▶ Ejercicio: Transcribe sin ninguna alteración cada una de las líneas del listado que sigue, desde la primera hasta la última.

▶ Datos proporcionados:
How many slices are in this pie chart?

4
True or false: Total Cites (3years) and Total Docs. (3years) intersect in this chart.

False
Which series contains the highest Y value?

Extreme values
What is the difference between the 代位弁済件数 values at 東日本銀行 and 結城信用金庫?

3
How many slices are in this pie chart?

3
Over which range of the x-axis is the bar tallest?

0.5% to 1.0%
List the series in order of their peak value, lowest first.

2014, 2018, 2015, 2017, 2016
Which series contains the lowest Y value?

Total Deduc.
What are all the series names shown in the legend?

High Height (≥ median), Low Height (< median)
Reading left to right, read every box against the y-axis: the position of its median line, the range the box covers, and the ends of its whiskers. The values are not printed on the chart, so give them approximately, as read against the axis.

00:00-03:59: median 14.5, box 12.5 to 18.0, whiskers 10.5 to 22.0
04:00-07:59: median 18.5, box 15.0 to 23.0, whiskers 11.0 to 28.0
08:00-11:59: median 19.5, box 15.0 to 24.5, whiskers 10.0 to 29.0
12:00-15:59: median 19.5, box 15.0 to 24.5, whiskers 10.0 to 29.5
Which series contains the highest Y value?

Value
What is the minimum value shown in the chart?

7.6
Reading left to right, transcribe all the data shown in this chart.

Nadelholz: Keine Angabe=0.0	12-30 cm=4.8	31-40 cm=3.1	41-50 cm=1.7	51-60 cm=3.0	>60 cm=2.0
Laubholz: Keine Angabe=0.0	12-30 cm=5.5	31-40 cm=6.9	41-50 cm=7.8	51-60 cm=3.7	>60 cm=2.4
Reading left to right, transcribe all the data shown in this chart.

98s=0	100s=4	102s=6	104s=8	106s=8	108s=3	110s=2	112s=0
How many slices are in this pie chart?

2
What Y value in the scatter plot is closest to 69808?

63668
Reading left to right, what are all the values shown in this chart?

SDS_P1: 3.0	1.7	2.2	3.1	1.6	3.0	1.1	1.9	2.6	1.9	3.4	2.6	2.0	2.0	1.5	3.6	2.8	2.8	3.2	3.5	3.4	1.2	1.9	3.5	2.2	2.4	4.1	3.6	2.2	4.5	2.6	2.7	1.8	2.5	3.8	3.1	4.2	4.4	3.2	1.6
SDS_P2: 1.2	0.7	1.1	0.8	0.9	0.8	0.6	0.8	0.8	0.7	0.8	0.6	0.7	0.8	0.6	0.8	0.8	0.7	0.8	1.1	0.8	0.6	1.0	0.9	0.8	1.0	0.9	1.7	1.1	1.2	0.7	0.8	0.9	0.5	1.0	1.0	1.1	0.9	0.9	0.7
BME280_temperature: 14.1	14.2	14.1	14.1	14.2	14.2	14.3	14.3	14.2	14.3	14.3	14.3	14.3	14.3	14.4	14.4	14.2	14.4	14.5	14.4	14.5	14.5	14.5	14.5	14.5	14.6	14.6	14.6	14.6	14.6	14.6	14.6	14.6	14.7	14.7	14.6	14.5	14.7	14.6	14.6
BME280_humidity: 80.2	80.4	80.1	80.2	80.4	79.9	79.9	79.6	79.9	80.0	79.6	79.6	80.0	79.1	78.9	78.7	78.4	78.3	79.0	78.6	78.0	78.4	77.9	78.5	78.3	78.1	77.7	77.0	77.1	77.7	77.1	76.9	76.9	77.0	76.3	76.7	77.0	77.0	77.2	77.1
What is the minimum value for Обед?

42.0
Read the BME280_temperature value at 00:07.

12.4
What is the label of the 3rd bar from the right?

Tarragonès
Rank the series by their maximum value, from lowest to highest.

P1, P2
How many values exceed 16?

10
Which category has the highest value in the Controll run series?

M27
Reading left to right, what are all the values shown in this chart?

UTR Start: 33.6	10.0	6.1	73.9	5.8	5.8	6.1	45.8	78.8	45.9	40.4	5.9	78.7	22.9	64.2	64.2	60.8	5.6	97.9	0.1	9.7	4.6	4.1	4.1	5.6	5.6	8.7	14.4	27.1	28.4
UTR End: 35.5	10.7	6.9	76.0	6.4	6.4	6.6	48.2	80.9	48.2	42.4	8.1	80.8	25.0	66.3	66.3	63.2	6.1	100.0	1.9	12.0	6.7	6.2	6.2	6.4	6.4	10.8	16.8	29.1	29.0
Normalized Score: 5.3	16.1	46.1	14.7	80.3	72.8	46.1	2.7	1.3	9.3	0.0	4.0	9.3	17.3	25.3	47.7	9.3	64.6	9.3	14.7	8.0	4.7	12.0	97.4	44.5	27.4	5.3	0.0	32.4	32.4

▶ Respuesta:
How many slices are in this pie chart?

4
True or false: Total Cites (3years) and Total Docs. (3years) intersect in this chart.

False
Which series contains the highest Y value?

Extreme values
What is the difference between the 代位弁済件数 values at 東日本銀行 and 結城信用金庫?

3
How many slices are in this pie chart?

3
Over which range of the x-axis is the bar tallest?

0.5% to 1.0%
List the series in order of their peak value, lowest first.

2014, 2018, 2015, 2017, 2016
Which series contains the lowest Y value?

Total Deduc.
What are all the series names shown in the legend?

High Height (≥ median), Low Height (< median)
Reading left to right, read every box against the y-axis: the position of its median line, the range the box covers, and the ends of its whiskers. The values are not printed on the chart, so give them approximately, as read against the axis.

00:00-03:59: median 14.5, box 12.5 to 18.0, whiskers 10.5 to 22.0
04:00-07:59: median 18.5, box 15.0 to 23.0, whiskers 11.0 to 28.0
08:00-11:59: median 19.5, box 15.0 to 24.5, whiskers 10.0 to 29.0
12:00-15:59: median 19.5, box 15.0 to 24.5, whiskers 10.0 to 29.5
Which series contains the highest Y value?

Value
What is the minimum value shown in the chart?

7.6
Reading left to right, transcribe all the data shown in this chart.

Nadelholz: Keine Angabe=0.0	12-30 cm=4.8	31-40 cm=3.1	41-50 cm=1.7	51-60 cm=3.0	>60 cm=2.0
Laubholz: Keine Angabe=0.0	12-30 cm=5.5	31-40 cm=6.9	41-50 cm=7.8	51-60 cm=3.7	>60 cm=2.4
Reading left to right, transcribe all the data shown in this chart.

98s=0	100s=4	102s=6	104s=8	106s=8	108s=3	110s=2	112s=0
How many slices are in this pie chart?

2
What Y value in the scatter plot is closest to 69808?

63668
Reading left to right, what are all the values shown in this chart?

SDS_P1: 3.0	1.7	2.2	3.1	1.6	3.0	1.1	1.9	2.6	1.9	3.4	2.6	2.0	2.0	1.5	3.6	2.8	2.8	3.2	3.5	3.4	1.2	1.9	3.5	2.2	2.4	4.1	3.6	2.2	4.5	2.6	2.7	1.8	2.5	3.8	3.1	4.2	4.4	3.2	1.6
SDS_P2: 1.2	0.7	1.1	0.8	0.9	0.8	0.6	0.8	0.8	0.7	0.8	0.6	0.7	0.8	0.6	0.8	0.8	0.7	0.8	1.1	0.8	0.6	1.0	0.9	0.8	1.0	0.9	1.7	1.1	1.2	0.7	0.8	0.9	0.5	1.0	1.0	1.1	0.9	0.9	0.7
BME280_temperature: 14.1	14.2	14.1	14.1	14.2	14.2	14.3	14.3	14.2	14.3	14.3	14.3	14.3	14.3	14.4	14.4	14.2	14.4	14.5	14.4	14.5	14.5	14.5	14.5	14.5	14.6	14.6	14.6	14.6	14.6	14.6	14.6	14.6	14.7	14.7	14.6	14.5	14.7	14.6	14.6
BME280_humidity: 80.2	80.4	80.1	80.2	80.4	79.9	79.9	79.6	79.9	80.0	79.6	79.6	80.0	79.1	78.9	78.7	78.4	78.3	79.0	78.6	78.0	78.4	77.9	78.5	78.3	78.1	77.7	77.0	77.1	77.7	77.1	76.9	76.9	77.0	76.3	76.7	77.0	77.0	77.2	77.1
What is the minimum value for Обед?

42.0
Read the BME280_temperature value at 00:07.

12.4
What is the label of the 3rd bar from the right?

Tarragonès
Rank the series by their maximum value, from lowest to highest.

P1, P2
How many values exceed 16?

10
Which category has the highest value in the Controll run series?

M27
Reading left to right, what are all the values shown in this chart?

UTR Start: 33.6	10.0	6.1	73.9	5.8	5.8	6.1	45.8	78.8	45.9	40.4	5.9	78.7	22.9	64.2	64.2	60.8	5.6	97.9	0.1	9.7	4.6	4.1	4.1	5.6	5.6	8.7	14.4	27.1	28.4
UTR End: 35.5	10.7	6.9	76.0	6.4	6.4	6.6	48.2	80.9	48.2	42.4	8.1	80.8	25.0	66.3	66.3	63.2	6.1	100.0	1.9	12.0	6.7	6.2	6.2	6.4	6.4	10.8	16.8	29.1	29.0
Normalized Score: 5.3	16.1	46.1	14.7	80.3	72.8	46.1	2.7	1.3	9.3	0.0	4.0	9.3	17.3	25.3	47.7	9.3	64.6	9.3	14.7	8.0	4.7	12.0	97.4	44.5	27.4	5.3	0.0	32.4	32.4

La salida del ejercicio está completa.